Now it appears that the associate professor Myers is regretful, and lashing out against the film again in his modest science-blog, “Pharyngula,” attempting to mitigate the inevitable criticism of his performance, in advance. His latest is a vein-popping, eyes – bulging, 3,000 word, eleven-screen diatribe posted on his website, a “critique” of a simple eight-hundred word editorial that the producers of EXPELLED wrote on Darwin Day.

From his lengthy, over-the-top screed, we can’t really sort out what it is that upset him so, but one thing is painfully obvious: he is literally sweating over the upcoming release of our film.

Hmmm. That “vein-popping, eyes – bulging, 3,000 word, eleven-screen diatribe” actually went through the false claims in their mere editorial fairly thoroughly, pointing out the errors. If they want to complain that they made so many egregious mistakes that it took 3,000 words to document most of them, that’s fine by me.

They don’t seem very perceptive, though. I am not at all “upset” or “sweating” over their movie, or my interview. There was a lot of similar babbling after the movie was announced that I was going to sue them, which was similarly incomprehensible and completely divorced from what I was actually thinking; they seem to believe that I’m sitting here raging over having my words reported in a movie, when every day I’m openly and immoderately arguing against religion right here on the web, without a pseudonym and without reservation. Their movie can only fall far short of portraying the depth of my contempt for the charlatans of creationism. I know full well what criticisms I’m going to get about my performance in this movie: I will be told that I don’t come across as sufficiently fire-breathing in person.
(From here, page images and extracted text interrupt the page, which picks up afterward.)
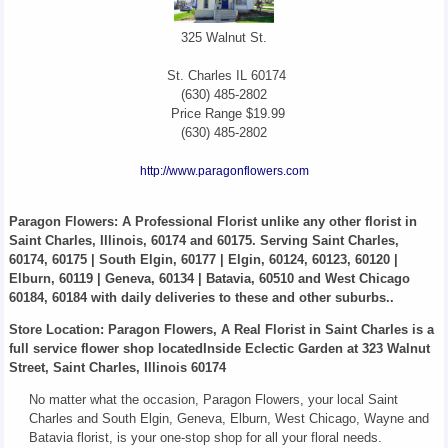
325 Walnut St.
St. Charles
IL
60174
(630) 485-2802
Price Range
$19.99
(630) 485-2802
http://www.paragonflowers.com
Paragon Flowers
: A Professional Florist unlike any other florist in
Saint Charles, Illinois, 60174 and 60175. Serving Saint Charles,
60174, 60175 | South Elgin, 60177 | Elgin, 60124, 60123, 60120 |
Elburn, 60119 | Geneva, 60134 | Batavia, 60510 and West Chicago
60184, 60184 with daily deliveries to these and other suburbs..
Store Location: Paragon Flowers, A Real Florist in Saint Charles is a
full service flower shop locatedInside Eclectic Garden at 323 Walnut
Street, Saint Charles, Illinois 60174
No matter what the occasion, Paragon Flowers, your local Saint
Charles and South Elgin, Geneva, Elburn, West Chicago, Wayne and
Batavia florist, is your one-stop shop for all your floral needs.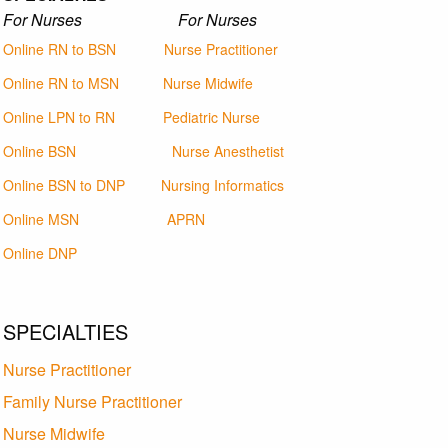
For Nurses For Nurses
Online RN to BSN
Nurse Practitioner
Online RN to MSN
Nurse Midwife
Online LPN to RN
Pediatric Nurse
Online BSN
Nurse Anesthetist
Online BSN to DNP
Nursing Informatics
Online MSN
APRN
Online DNP
SPECIALTIES
Nurse Practitioner
Family Nurse Practitioner
Nurse Midwife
The reason I wrote that criticism of their editorial was simple. They’re liars. They lied. They’re ignorant. They made up crap.

It’s actually rather funny how often the purveyors of nonsense make complaints that someone has made a lengthy criticism of their distortions, in which the whole issue is not the substance of the criticism, but the mere fact that a criticism has been made. Go ahead, search in vain throughout their blog entry, and you’ll discover that they completely ignored every point I made, and their entire argument is reduced to the fact that there were 3000 words in my article.
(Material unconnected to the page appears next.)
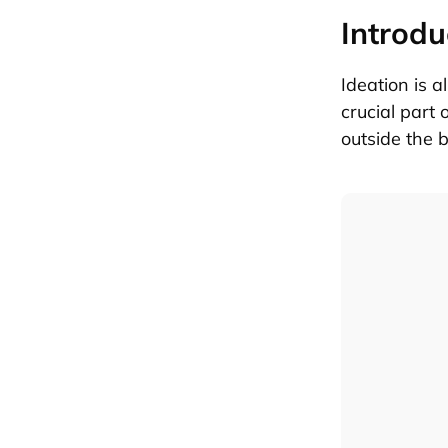
Introdu
Ideation is a
crucial part 
outside the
The 2008 Twin Cities Creation Science Fair

I’m sorry to say that I didn’t make it to the Twin Cities Creation Science fair this weekend, and Greg Laden didn’t either, which must explain why the TCCSA wasn’t afraid to post photos of the 2008 Creation Science Fair this time around. One UM professor did stop by, though, and we have his personal account.
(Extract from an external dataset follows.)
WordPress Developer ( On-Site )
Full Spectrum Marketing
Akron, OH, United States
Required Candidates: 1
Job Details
As a perfect example of ID inanity, one student demonstrated irreducible complexity by taking a motor apart and showing that it didn’t work any more. Thank you, Michael Behe, for trying to make your feeble “insight” a part of the science curriculum.

It was the usual mixed mess we get even in secular science fairs: a lot of clueless students who don’t know how to do science, exhibit failures of logic, and who don’t really understand what they are doing, mixed up with a few kids who have the potential to be real science stars. This particular event is especially depressing, though, because the organizers impose all kinds of bizarre unscientific constraints on the kids (A bible verse on every poster? Come on.) and it doesn’t really matter how much potential a kid has — it’s going to be poisoned and stunted by a carefully fostered environment of ignorance that favors the appearance of science over any attempt at genuine inquiry.

I tell myself every year that I should go see this thing. Every year I feel the same sad discouragement at the prospect — it’s like going to witness a famine of the mind, with young children as victims, and I don’t think I could bear it.